The high heritability of ASD encourages genotyping of affected persons and their first-degree relatives in order to identify candidate loci that may be associated with risk for, and/or contribute to, the pathogenesis of this complex illness phenotype. As shown in this selective Review, a shared pathophysiological consequence of absent or haploinsufficient expression of several seemingly unrelated risk alleles associated with ASD in relevant mouse models is disruption of NMDA receptor-mediated neurotransmission. The nature of the disruptions extend from NMDA receptor hypofunction (NRH) to pathogenic imbalance between activation mediated selectively between GluN2B- and GluN2A-subtype-containing NMDA receptors. However, pharmacotherapeutic correction of this disrupted balance is confounded due to differences in developmental, cell-type and anatomic regional expression of the four GluN2 genes, as well as the eight GluN1 alternatively spliced isoforms. Ultimately, gating properties of individual NMDA receptors expressed on the surface of specific cell types within specialized neural circuits that are provoked by socio-cognitive challenges influence behavioral outputs which, in the case of patients with ASD, may not be consistent with neurotypical subjects and deemed psychopathological. Because critical windows exist during which targeted therapeutic interventions may be best able to facilitate compensatory mechanisms to mitigate deleterious consequences of increased genetic risk, there is heightened interest in the earliest possible diagnosis of ASD. Ideally, genotyping would contribute to earlier diagnosis and, thereby, facilitate earlier initiation of effective disease-modifying interventions, resulting in improved social, educational and vocational trajectories of many affected individuals. In the case of genetic lesions with regionally, developmentally and cell-type-selective deleterious effects on NMDA receptor-mediated activation, especially disruptions that create imbalance between GluN2B and GluN2A-subtype-containing NMDA receptor-mediated neurotransmission, translationally developed therapeutic allosteric modulatory medications have great theoretical appeal.

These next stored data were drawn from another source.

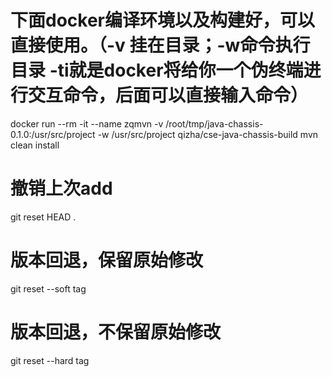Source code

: # 下面docker编译环境以及构建好，可以直接使用。（-v 挂在目录；-w命令执行目录 -ti就是docker将给你一个伪终端进行交互命令，后面可以直接输入命令）  
docker run --rm -it --name zqmvn -v /root/tmp/java-chassis-0.1.0:/usr/src/project -w /usr/src/project qizha/cse-java-chassis-build mvn clean install

# 撤销上次add  
git reset HEAD .  
# 版本回退，保留原始修改  
git reset --soft tag  
# 版本回退，不保留原始修改  
git reset --hard tag  
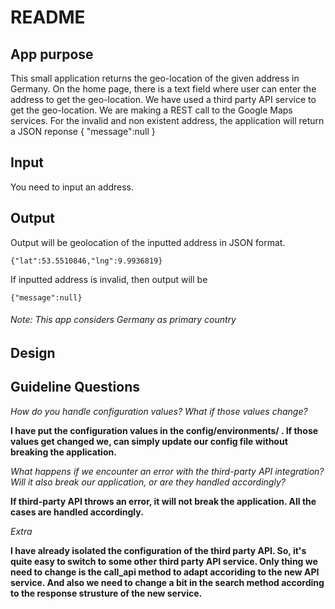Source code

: # README

## App purpose
This small application returns the geo-location of the given address in Germany.
On the home page, there is a text field where user can enter the address to get the geo-location.
We have used a third party API service to get the geo-location. We are making a REST call to the Google Maps services.
For the invalid and non existent address, the application will return a JSON reponse { "message":null }

## Input
You need to input an address.

## Output
Output will be geolocation of the inputted address in JSON format.

`{"lat":53.5510846,"lng":9.9936819}`

If inputted address is invalid, then output will be 

`{"message":null}`

###### Note: This app considers Germany as primary country

## Design

## Guideline Questions

*How do you handle configuration values? What if those values change?*

**I have put the configuration values in the config/environments/ . If those values get changed we, can simply update our config file without breaking the application.**

*What happens if we encounter an error with the third-party API integration? Will it
also break our application, or are they handled accordingly?*

**If third-party API throws an error, it will not break the application. All the cases are handled accordingly.**

*Extra*

**I have already isolated the configuration of the third party API. So, it's quite easy to switch to some other third party API service. Only thing we need to change is the call_api method to adapt accoriding to the new API service. And also we need to change a bit in the search method according to the response strusture of the new service.**

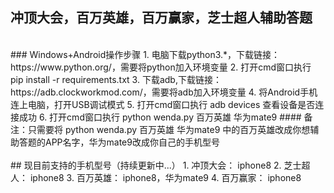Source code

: ## 冲顶大会，百万英雄，百万赢家，芝士超人辅助答题
<br/>
### Windows+Android操作步骤
1. 电脑下载python3.*，下载链接：https://www.python.org/，需要将python加入环境变量
2. 打开cmd窗口执行 pip install -r requirements.txt
3. 下载adb,下载链接：https://adb.clockworkmod.com/，需要将adb加入环境变量
4. 将Android手机连上电脑，打开USB调试模式
5. 打开cmd窗口执行 adb devices 查看设备是否连接成功
6. 打开cmd窗口执行 python wenda.py 百万英雄 华为mate9
#### 备注：只需要将 python wenda.py 百万英雄 华为mate9 中的百万英雄改成你想辅助答题的APP名字，华为mate9改成你自己的手机型号
<br/><br/>
## 现目前支持的手机型号（持续更新中...）
1. 冲顶大会： iphone8
2. 芝士超人： iphone8
3. 百万英雄： iphone8，华为mate9
4. 百万赢家： iphone8
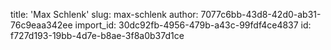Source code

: title: 'Max Schlenk'
slug: max-schlenk
author: 7077c6bb-43d8-42d0-ab31-76c9eaa342ee
import_id: 30dc92fb-4956-479b-a43c-99fdf4ce4837
id: f727d193-19bb-4d7e-b8ae-3f8a0b37d1ce
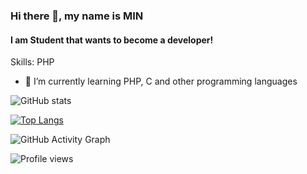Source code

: ### Hi there 👋, my name is MIN
#### I am Student that wants to become a developer!

Skills: PHP

- 🌱 I’m currently learning PHP, C and other programming languages 

![GitHub stats](https://github-readme-stats.vercel.app/api?username=MIN0707&show_icons=true)  

[![Top Langs](https://github-readme-stats.vercel.app/api/top-langs/?username=MIN0707)](https://github.com/anuraghazra/github-readme-stats)

![GitHub Activity Graph](https://activity-graph.herokuapp.com/graph?username=MIN0707)  

![Profile views](https://gpvc.arturio.dev/MIN0707)
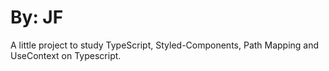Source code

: # By: JF

A little project to study TypeScript, Styled-Components, Path Mapping and UseContext on Typescript.
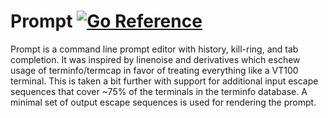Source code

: # Prompt [![Go Reference](https://pkg.go.dev/badge/github.com/petermattis/prompt.svg)](https://pkg.go.dev/github.com/petermattis/prompt)

Prompt is a command line prompt editor with history, kill-ring, and tab
completion. It was inspired by linenoise and derivatives which eschew
usage of terminfo/termcap in favor of treating everything like a VT100
terminal. This is taken a bit further with support for additional input
escape sequences that cover ~75% of the terminals in the terminfo database.
A minimal set of output escape sequences is used for rendering the prompt.
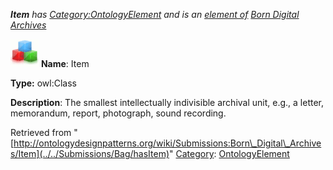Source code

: ___Item__ has [Category:OntologyElement](../../Category/OntologyElement "Category:OntologyElement") and is an [element of](../../Property/ElementOf "Property:ElementOf") [Born Digital Archives](../../Submissions/Born_Digital_Archives "Submissions:Born Digital Archives")_


  




[![Class](../../images/thumb/2/27/Class.gif/45px-Class.gif)](../../Image/Class.gif "Class")
__Name__: Item 


__Type:__ owl:Class 


__Description__: The smallest intellectually indivisible archival unit, e.g., a letter, memorandum, report, photograph, sound recording. 





Retrieved from "[http://ontologydesignpatterns.org/wiki/Submissions:Born\_Digital\_Archives/Item](../../Submissions/Bag/hasItem)"
 [Category](http://ontologydesignpatterns.org/wiki/Special:Categories "Special:Categories"): [OntologyElement](../../Category/OntologyElement "Category:OntologyElement")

Ideally, PAMs and NAMs developed as medications would lack intrinsic efficacy of their own and act with spatial and temporal selectivity to fine tune disrupted balance between glutamate-gated opening of and cationic conductance by GluN2B and GluN2A-NMDA receptors. Thus, therapeutic allosteric modulatory effects would act only where and when endogenous glutamate and its obligatory co-agonists are released in response to higher socio-cognitive challenges. PAMs and NAMs would also have lesser liability for causing off-target adverse effects and changing the sensitivity of the receptors’ orthosteric binding sites, which are liabilities associated with administering medications that act as competitive agonists and antagonists at glutamate agonist binding sites. Salient aspects of the electronic configurations of orthosteric sites that bind glutamate are shared diffusely across the brain by many classes and subtypes of ionotropic and metabotropic glutamate receptors, which is why they may not afford the target selectivity to address deficits in higher socio-cognitive functions and are more likely to cause off-target side effects and receptor desensitization upon chronic administration. In any event, it is hoped that NMDA receptor-subtype-selective PAMs and NAMs will be developed as medications that can be studied in predictive mouse models of ASD and safely brought to the clinic, to promote better social and vocational outcomes when administered in the context of interdisciplinary, multimodal individualized treatment plans.